Il soupira, secoua la tête, accepta ma carte, se cala sur son siège, tira une bouffée de sa pipe et se mit à étudier ce que j’avais écrit.
Je me demandais s’il croyait vraiment me rendre service en essayant de détruire mon mode de vie. Probablement.
– Attendez une minute, dit-il, il y a une erreur ici.
– Impossible.
– Le nombre d’heures est faux.
– Non. Il m’en faut douze et il y en a douze.
– Ce n’est pas ça, mais…
– Six heures : projet personnel, interdisciplinaire, pour une UV en histoire de l’art, sur le terrain, l’Australie dans mon cas.
– Vous savez qu’en principe, cela tombe dans le domaine de l’anthropologie. Mais cela vous donnerait suffisamment d’UV pour obtenir une licence. Pourtant, ce n’est pas sur cela que je…
– Puis trois heures de littérature comparée, avec ce cours sur les troubadours. Jusque-là, tout va bien, et je peux le rattraper par vidéo. La même chose avec ce truc d’une heure sur les événements contemporains pour une UV en sciences sociales. Toujours pas de danger et ça ne fait que dix heures. Et deux heures d’artisanat spécialisé : tressage de paniers. J’ai gagné.
– Non monsieur ! Pas du tout ! Pour ce dernier cours, vous avez trois heures et vous êtes licencié en la matière !
– Vous n’avez pas encore vu la circulaire 57, apparemment ?
– Quoi ?
– Ça vient de changer.
– Je ne vous crois pas.
Je jetai un coup d’œil sur le courrier qu’il venait de recevoir.
– Lisez votre courrier.
Il attrapa la pile, la feuilleta rapidement. Quelque part, au milieu, il trouva le papier en question. En l’espace de cinq secondes, j’enregistrai sur son visage l’incrédulité, la rage et la stupéfaction. J’espérai y apercevoir aussi le désespoir, mais on ne peut pas tout avoir.
La frustration et l’ahurissement, voilà ce qu’il restait quand il leva les yeux vers moi et dit :
– Comment avez-vous fait ?
– Pourquoi toujours envisager le pire ?
– Parce que j’ai lu votre dossier. Vous avez eu le chargé de cours, mais comment ?
– Voilà une pensée ignoble.
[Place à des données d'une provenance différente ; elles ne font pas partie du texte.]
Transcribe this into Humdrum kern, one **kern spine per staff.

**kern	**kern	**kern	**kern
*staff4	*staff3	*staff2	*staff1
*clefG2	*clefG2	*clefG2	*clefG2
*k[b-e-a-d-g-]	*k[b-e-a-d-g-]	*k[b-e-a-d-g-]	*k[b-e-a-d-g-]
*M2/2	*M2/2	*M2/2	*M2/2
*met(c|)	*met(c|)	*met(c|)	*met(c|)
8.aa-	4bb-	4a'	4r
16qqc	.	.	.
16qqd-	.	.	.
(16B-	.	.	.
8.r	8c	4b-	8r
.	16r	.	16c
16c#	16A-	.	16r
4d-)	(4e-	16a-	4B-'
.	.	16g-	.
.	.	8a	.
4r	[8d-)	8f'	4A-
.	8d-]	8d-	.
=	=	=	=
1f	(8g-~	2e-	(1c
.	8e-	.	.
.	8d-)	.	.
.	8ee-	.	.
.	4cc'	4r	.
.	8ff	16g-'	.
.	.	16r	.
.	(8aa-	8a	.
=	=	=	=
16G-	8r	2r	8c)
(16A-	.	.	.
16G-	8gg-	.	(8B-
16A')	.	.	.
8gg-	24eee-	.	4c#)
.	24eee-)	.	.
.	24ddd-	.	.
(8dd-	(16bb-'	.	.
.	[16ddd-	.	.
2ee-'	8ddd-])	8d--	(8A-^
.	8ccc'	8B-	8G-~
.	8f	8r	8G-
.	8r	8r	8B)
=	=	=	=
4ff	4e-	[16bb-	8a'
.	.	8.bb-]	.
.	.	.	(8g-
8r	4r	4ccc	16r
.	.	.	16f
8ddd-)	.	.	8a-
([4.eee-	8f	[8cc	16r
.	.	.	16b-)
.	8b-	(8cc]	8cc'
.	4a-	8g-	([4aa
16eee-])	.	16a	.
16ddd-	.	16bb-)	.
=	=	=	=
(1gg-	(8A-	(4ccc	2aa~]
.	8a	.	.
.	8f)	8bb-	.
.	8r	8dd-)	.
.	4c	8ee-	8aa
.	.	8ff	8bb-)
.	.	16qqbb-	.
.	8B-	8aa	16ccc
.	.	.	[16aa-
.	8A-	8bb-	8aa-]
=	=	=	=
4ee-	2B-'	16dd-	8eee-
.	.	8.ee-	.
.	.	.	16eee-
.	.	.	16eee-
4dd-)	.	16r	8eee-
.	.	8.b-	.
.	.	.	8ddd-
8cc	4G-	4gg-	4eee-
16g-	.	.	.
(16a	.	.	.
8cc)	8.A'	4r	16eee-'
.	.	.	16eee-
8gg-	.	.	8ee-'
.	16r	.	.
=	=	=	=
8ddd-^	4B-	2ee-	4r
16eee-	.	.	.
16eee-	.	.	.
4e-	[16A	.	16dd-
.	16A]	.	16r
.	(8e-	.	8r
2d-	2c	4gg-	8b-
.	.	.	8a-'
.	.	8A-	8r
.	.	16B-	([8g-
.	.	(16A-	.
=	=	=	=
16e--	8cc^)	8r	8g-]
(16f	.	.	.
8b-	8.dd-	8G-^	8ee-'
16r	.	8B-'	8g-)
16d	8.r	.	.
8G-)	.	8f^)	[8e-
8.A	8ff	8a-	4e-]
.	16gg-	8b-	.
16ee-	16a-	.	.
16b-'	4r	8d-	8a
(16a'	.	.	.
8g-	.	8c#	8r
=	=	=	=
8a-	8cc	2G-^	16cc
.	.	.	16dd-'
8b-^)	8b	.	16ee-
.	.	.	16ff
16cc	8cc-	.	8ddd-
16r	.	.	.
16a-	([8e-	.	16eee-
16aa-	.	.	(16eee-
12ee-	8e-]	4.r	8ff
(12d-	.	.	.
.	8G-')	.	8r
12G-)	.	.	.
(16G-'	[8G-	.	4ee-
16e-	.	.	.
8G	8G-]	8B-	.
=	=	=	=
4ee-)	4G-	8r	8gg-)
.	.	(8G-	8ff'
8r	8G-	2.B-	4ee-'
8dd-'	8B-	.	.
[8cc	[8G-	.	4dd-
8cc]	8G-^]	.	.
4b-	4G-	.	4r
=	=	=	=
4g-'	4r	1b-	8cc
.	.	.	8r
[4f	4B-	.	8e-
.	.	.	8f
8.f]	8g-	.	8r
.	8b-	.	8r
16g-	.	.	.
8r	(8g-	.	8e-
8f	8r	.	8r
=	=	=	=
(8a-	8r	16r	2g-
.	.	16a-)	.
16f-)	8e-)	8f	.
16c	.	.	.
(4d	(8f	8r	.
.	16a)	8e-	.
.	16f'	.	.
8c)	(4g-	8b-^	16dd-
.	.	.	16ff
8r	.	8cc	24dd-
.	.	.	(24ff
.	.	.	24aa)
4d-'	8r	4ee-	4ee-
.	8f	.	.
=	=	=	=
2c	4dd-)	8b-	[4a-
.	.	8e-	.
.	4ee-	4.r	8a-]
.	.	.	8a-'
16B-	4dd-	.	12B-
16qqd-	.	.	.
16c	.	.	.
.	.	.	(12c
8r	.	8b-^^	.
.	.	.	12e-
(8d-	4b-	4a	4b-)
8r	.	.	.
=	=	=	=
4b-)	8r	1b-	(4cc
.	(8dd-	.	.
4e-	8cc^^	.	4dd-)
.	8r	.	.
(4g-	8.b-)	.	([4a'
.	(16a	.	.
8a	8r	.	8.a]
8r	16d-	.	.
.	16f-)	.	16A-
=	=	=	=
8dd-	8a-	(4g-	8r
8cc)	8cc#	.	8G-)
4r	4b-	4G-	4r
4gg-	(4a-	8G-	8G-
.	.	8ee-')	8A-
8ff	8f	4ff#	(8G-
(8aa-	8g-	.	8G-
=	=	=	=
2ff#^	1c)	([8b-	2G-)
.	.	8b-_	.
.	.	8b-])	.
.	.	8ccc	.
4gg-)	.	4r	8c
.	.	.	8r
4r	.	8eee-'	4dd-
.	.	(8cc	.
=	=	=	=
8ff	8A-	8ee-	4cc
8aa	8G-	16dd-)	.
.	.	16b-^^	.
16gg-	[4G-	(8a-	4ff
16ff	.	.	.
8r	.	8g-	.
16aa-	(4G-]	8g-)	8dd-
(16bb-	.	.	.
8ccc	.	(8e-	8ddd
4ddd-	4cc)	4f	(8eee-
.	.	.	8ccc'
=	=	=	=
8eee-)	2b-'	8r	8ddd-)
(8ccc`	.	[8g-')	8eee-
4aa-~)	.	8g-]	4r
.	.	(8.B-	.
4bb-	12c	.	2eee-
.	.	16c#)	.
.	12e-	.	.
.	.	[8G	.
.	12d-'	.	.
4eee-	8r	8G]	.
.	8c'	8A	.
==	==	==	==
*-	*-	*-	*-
Et je serais idiot de l’admettre, n’est-ce pas ?
Il soupira.
– Je suppose.
Il tira un stylo de sa poche, appuya sur le déclic avec une force inutile et gribouilla son nom sur la ligne « lu et approuvé », au bas de la carte.
En me la rendant, il observa :
– C’était vraiment tangent cette fois, vous avez failli rater votre coup. Qu’allez-vous faire la prochaine fois ?
– Il me semble avoir entendu dire qu’on allait créer deux nouvelles matières principales l’année prochaine. Je suppose qu’il faudra que j’aille voir le directeur d’études du département concerné si j’ai envie de changer de domaine.
– C’est moi que vous verrez, dit-il, et j’en parlerai à la personne concernée.
– Tout le monde a un directeur d’études dans son département.
– Vous êtes un cas spécial qui demande une réflexion spéciale. C’est avec moi que vous aurez affaire la prochaine fois.
– Très bien, dis-je, en remettant ma carte dans ma poche arrière et en me levant. Je vous verrai à ce moment-là.
Tandis que je me dirigeais vers la porte, il dit :
– Je trouverai un moyen.
Je m’arrêtai sur le seuil.
– Vous, dis-je gentiment, ou le Hollandais Volant. Et je refermai doucement la porte derrière moi.